Себастьян почувствовал волну восхищения ее откровенностью, которая заслуживала такого же ответа.

— Именно так это выглядело с твоей стороны? Но подумай о ситуации. Ты, должно быть, понимала, что происходило у меня в голове. Ты была замужем, верная, уважаемая. Если бы нашу связь обнаружили, что я смог бы предложить тебе? Ничего, кроме испорченной репутации, дома в холмах, где ты едва бы видела меня или любую другую живую душу. Ни семьи, ни светской жизни. Я не мог содержать тебя должным образом — у меня никогда не было денег. И ты знала это.

Делия все еще была бледна.

— Ты не мог рассказать мне об этом?

— Если бы я сделал это, я никогда бы не набрался храбрости уйти.
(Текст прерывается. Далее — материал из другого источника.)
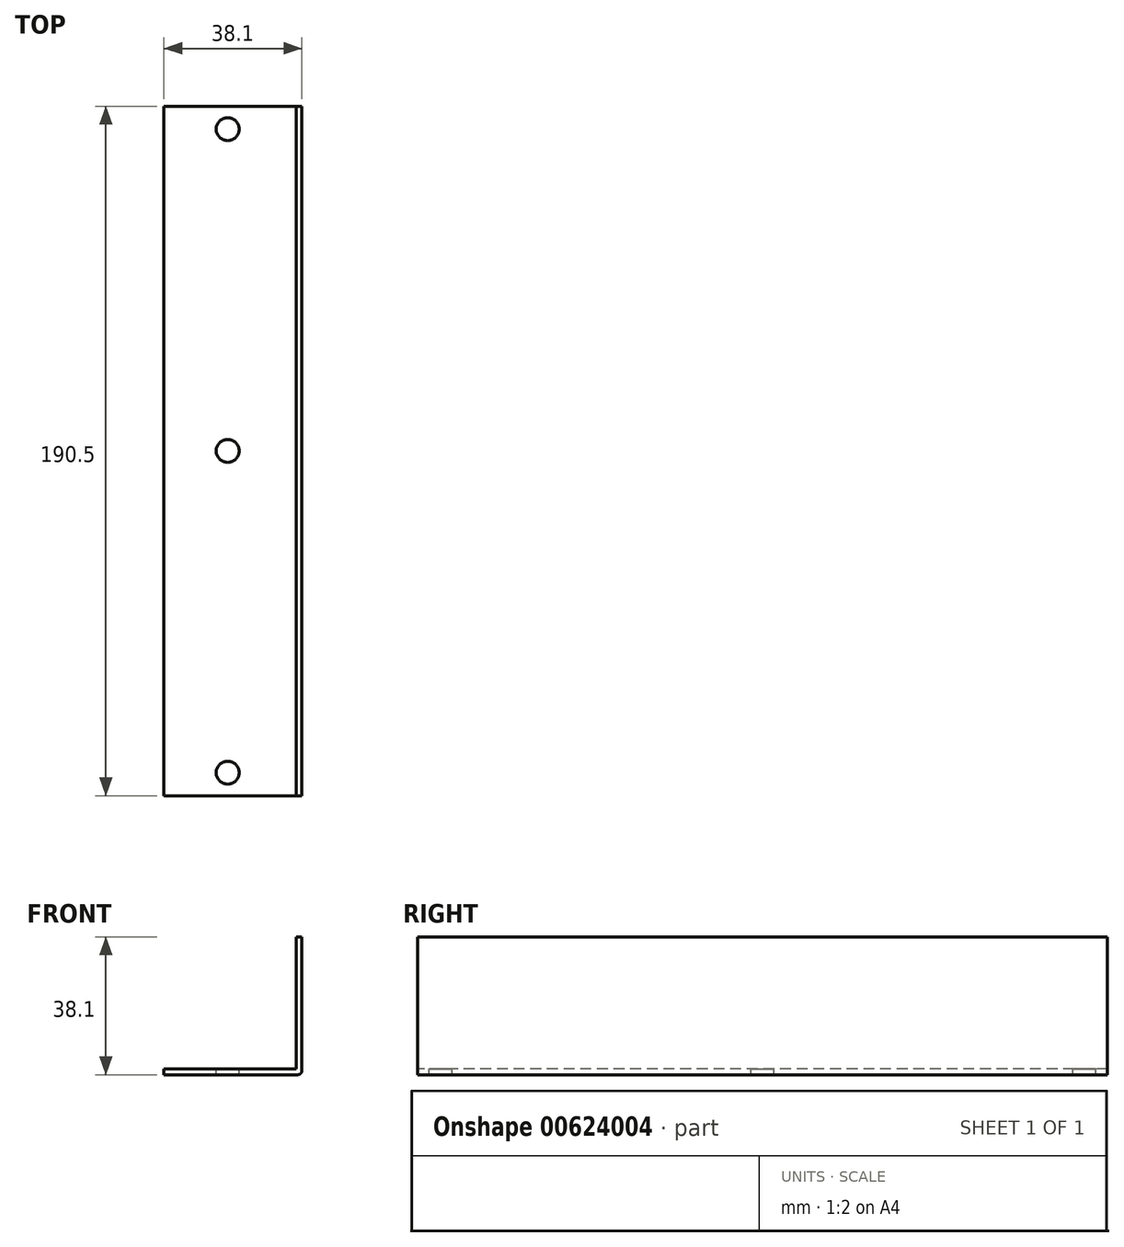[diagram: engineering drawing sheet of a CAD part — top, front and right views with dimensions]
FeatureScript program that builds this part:
annotation { "Feature Type Name" : "Feature", "Feature Type Description" : "" }
export const myFeature = defineFeature(function(context is Context, id is Id, definition is map)
    precondition{}
    {
        {
            var Q0;
            Q0=qCreatedBy(makeId("Top.planeOp"),FACE);
            var sketch = newSketch(context, id + "F0", { "sketchPlane" : qUnion([Q0])});
            skLineSegment(sketch, "E0.bottom", {"start": v(-53.6, 131.73) * mm, "end": v(-15.5, 131.73) * mm});
            skLineSegment(sketch, "E0.top", {"start": v(-53.6, -58.77) * mm, "end": v(-15.5, -58.77) * mm});
            skLineSegment(sketch, "E0.left", {"start": v(-53.6, 131.73) * mm, "end": v(-53.6, -58.77) * mm});
            skLineSegment(sketch, "E0.right", {"start": v(-15.5, 131.73) * mm, "end": v(-15.5, -58.77) * mm});
            skSolve(sketch);
        }
        {
            var Q0;
            Q0=makeQuery(id+"F0.imprint","IMPRINT",FACE,{"disambiguationData":[TD([[makeQuery(id+"F0.imprint","IMPRINT",EDGE,{"derivedFrom":sQuery(id+"F0.wireOp",EDGE,"E0.bottom")}),-1.0]])]});
            extrude(context, id + "F1", {"entities" : qUnion([Q0]), "depth" : 1.59 * mm, "offsetDistance" : 25.4 * mm});
        }
        {
            var Q0;
            Q0=makeQuery(id+"F1.opExtrude","CAP_FACE",FACE,{"disambiguationData":[OSD([sQuery(id+"F0.wireOp",EDGE,"E0.bottom"),sQuery(id+"F0.wireOp",EDGE,"E0.top"),sQuery(id+"F0.wireOp",EDGE,"E0.left"),sQuery(id+"F0.wireOp",EDGE,"E0.right")])],"isStart":false});
            var sketch = newSketch(context, id + "F2", { "sketchPlane" : qUnion([Q0])});
            skLineSegment(sketch, "E1.bottom", {"start": v(-15.5, 131.73) * mm, "end": v(-17.09, 131.73) * mm});
            skLineSegment(sketch, "E1.top", {"start": v(-15.5, -58.77) * mm, "end": v(-17.09, -58.77) * mm});
            skLineSegment(sketch, "E1.left", {"start": v(-15.5, 131.73) * mm, "end": v(-15.5, -58.77) * mm});
            skLineSegment(sketch, "E1.right", {"start": v(-17.09, 131.73) * mm, "end": v(-17.09, -58.77) * mm});
            skSolve(sketch);
        }
        {
            var Q0;
            Q0=makeQuery(id+"F2.imprint","IMPRINT",FACE,{"disambiguationData":[TD([[makeQuery(id+"F2.imprint","IMPRINT",EDGE,{"derivedFrom":sQuery(id+"F2.wireOp",EDGE,"E1.bottom")}),-1.0]])]});
            extrude(context, id + "F3", {"entities" : qUnion([Q0]), "operationType" : NewBodyOperationType.ADD, "depth" : 36.5 * mm, "offsetDistance" : 25.4 * mm});
        }
        {
            var Q0;
            Q0=makeQuery(id+"F3.opExtrude","CAP_EDGE",EDGE,{"disambiguationData":[OSD([sQuery(id+"F2.wireOp",EDGE,"E1.right")])],"isStart":true});
            var Q1;
            Q1=makeQuery(id+"F1.opExtrude","CAP_EDGE",EDGE,{"disambiguationData":[OSD([sQuery(id+"F0.wireOp",EDGE,"E0.right")])],"isStart":true});
            fillet(context, id + "F4", {"entities" : qUnion([Q0, Q1]), "radius" : 1.27 * mm, "tangentPropagation" : true, "rho" : 0.5, "crossSection" : FilletCrossSection.CONIC, "allowEdgeOverflow" : false});
        }
        {
            var Q0;
            Q0=makeQuery(id+"F1.opExtrude","CAP_FACE",FACE,{"disambiguationData":[OSD([sQuery(id+"F0.wireOp",EDGE,"E0.bottom"),sQuery(id+"F0.wireOp",EDGE,"E0.top"),sQuery(id+"F0.wireOp",EDGE,"E0.left"),sQuery(id+"F0.wireOp",EDGE,"E0.right")])],"isStart":false});
            var sketch = newSketch(context, id + "F5", { "sketchPlane" : qUnion([Q0])});
            skCircle(sketch, "E2", {"center": v(-35.98, 36.48) * mm, "radius": 3.18 * mm});
            skPoint(sketch, "E2.centerSnap0", {"position": v(-53.6, 36.48) * mm});
            skPoint(sketch, "E2.centerSnap1", {"position": v(-35.98, 131.73) * mm});
            skSolve(sketch);
        }
        {
            var Q0;
            Q0=makeQuery(id+"F5.imprint","IMPRINT",FACE,{"disambiguationData":[TD([[makeQuery(id+"F5.imprint","IMPRINT",EDGE,{"derivedFrom":sQuery(id+"F5.wireOp",EDGE,"E2")}),1.0]])]});
            extrude(context, id + "F6", {"entities" : qUnion([Q0]), "operationType" : NewBodyOperationType.REMOVE, "oppositeDirection" : true, "depth" : 1.59 * mm, "offsetDistance" : 25.4 * mm});
        }
        {
            var Q0;
            Q0=makeQuery(id+"F1.opExtrude","CAP_FACE",FACE,{"disambiguationData":[OSD([sQuery(id+"F0.wireOp",EDGE,"E0.bottom"),sQuery(id+"F0.wireOp",EDGE,"E0.top"),sQuery(id+"F0.wireOp",EDGE,"E0.left"),sQuery(id+"F0.wireOp",EDGE,"E0.right")])],"isStart":false});
            var sketch = newSketch(context, id + "F7", { "sketchPlane" : qUnion([Q0])});
            skCircle(sketch, "E3", {"center": v(-35.98, 125.38) * mm, "radius": 3.18 * mm});
            skPoint(sketch, "E3.centerSnap0", {"position": v(-35.98, 131.73) * mm});
            skCircle(sketch, "E4", {"center": v(-35.98, -52.42) * mm, "radius": 3.18 * mm});
            skPoint(sketch, "E4.centerSnap0", {"position": v(-35.98, -58.77) * mm});
            skSolve(sketch);
        }
        {
            var Q0;
            Q0=makeQuery(id+"F7.imprint","IMPRINT",FACE,{"disambiguationData":[TD([[makeQuery(id+"F7.imprint","IMPRINT",EDGE,{"derivedFrom":sQuery(id+"F7.wireOp",EDGE,"E4")}),1.0]])]});
            var Q1;
            Q1=makeQuery(id+"F7.imprint","IMPRINT",FACE,{"disambiguationData":[TD([[makeQuery(id+"F7.imprint","IMPRINT",EDGE,{"derivedFrom":sQuery(id+"F7.wireOp",EDGE,"E3")}),1.0]])]});
            extrude(context, id + "F8", {"entities" : qUnion([Q0, Q1]), "operationType" : NewBodyOperationType.REMOVE, "oppositeDirection" : true, "depth" : 1.59 * mm, "offsetDistance" : 25.4 * mm});
        }
    });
Карие глаза изучающе смотрели на него.

— Тебе легко говорить это сейчас.

— Нет, нелегко. — Тем не менее, не дожидаясь приглашения, он сел, наклонился вперед и посмотрел на нее: изящная, стройная фигура, никоим образом не изменившаяся с тех пор, как он видел ее в последний раз. В ней чувствовалась некая вызывающая независимость, которую ни замужество, ни вдовство не могли изменить.

— Как Гоулдинг оставил тебя?

— Бедной. Не было ничего, кроме долгов. Родственники заплатили их и организовали мою отправку домой, но теперь, когда я оказалась в Англии, их долг выполнен, и они совершенно ясно дали мне понять, что я не должна в будущем рассчитывать на них. Если бы у нас были дети, то все было бы иначе, но меня пугала мысль иметь ребенка в Индии. Это тебе известно.